/---

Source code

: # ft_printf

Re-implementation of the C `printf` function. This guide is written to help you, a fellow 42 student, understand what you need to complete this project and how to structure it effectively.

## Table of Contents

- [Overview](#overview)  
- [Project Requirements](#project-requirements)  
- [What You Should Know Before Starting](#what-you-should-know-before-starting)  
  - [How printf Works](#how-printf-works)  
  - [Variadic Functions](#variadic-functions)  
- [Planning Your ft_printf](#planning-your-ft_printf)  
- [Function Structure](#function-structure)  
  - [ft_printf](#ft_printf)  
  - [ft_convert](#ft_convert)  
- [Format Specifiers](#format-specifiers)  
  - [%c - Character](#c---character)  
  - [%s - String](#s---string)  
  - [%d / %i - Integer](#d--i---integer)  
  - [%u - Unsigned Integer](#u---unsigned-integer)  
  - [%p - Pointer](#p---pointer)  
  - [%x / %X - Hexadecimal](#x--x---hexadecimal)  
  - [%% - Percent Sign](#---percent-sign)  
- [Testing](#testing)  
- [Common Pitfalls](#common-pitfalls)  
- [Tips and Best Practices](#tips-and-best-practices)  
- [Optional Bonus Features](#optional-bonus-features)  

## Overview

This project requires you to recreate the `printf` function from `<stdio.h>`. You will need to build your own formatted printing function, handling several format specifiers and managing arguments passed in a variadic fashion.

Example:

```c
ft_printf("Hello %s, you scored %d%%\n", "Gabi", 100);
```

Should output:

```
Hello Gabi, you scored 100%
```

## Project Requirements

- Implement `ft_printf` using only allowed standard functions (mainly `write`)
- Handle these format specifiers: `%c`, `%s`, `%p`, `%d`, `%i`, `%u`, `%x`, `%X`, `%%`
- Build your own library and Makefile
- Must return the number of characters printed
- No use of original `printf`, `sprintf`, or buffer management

\---
/---

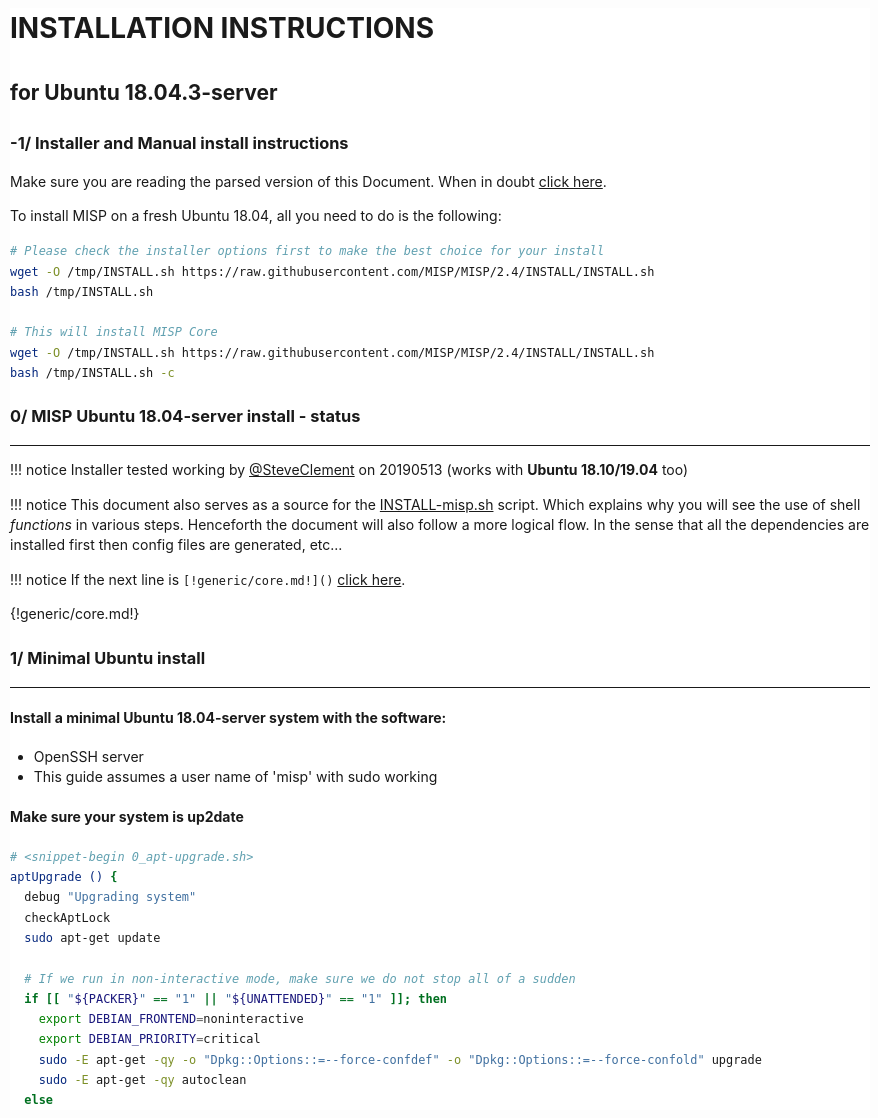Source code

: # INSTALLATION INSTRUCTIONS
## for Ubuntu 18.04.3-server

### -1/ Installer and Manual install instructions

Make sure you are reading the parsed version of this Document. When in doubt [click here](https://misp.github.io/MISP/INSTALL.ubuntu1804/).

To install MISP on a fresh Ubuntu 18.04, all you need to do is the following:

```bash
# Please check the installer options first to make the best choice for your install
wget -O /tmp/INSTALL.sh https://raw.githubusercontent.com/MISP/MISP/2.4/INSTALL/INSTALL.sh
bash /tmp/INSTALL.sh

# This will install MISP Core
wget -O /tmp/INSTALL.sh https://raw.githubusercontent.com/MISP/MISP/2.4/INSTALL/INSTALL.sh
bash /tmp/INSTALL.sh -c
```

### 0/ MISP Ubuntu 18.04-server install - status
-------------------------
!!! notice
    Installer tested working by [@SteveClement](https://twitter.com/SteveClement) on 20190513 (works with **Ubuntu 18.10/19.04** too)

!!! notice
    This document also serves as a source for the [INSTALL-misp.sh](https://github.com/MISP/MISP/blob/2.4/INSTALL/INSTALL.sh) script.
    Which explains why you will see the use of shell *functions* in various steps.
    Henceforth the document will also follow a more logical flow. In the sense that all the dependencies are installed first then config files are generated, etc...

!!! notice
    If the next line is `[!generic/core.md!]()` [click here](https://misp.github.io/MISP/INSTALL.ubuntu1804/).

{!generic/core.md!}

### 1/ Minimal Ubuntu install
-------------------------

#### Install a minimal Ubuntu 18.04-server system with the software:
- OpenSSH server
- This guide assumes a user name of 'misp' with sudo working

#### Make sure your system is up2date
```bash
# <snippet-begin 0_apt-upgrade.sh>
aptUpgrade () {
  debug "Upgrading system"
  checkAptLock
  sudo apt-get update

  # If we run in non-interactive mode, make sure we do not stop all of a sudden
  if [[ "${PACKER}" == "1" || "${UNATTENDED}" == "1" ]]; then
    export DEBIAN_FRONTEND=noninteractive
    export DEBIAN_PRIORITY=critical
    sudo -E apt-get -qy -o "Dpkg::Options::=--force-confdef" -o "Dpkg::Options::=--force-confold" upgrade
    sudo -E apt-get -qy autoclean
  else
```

\---

Try it — Every line containing the word "will" must be copied from the material above.

Completed task —
This project requires you to recreate the `printf` function from `<stdio.h>`. You will need to build your own formatted printing function, handling several format specifiers and managing arguments passed in a variadic fashion.
# This will install MISP Core
    Which explains why you will see the use of shell *functions* in various steps.
    Henceforth the document will also follow a more logical flow. In the sense that all the dependencies are installed first then config files are generated, etc...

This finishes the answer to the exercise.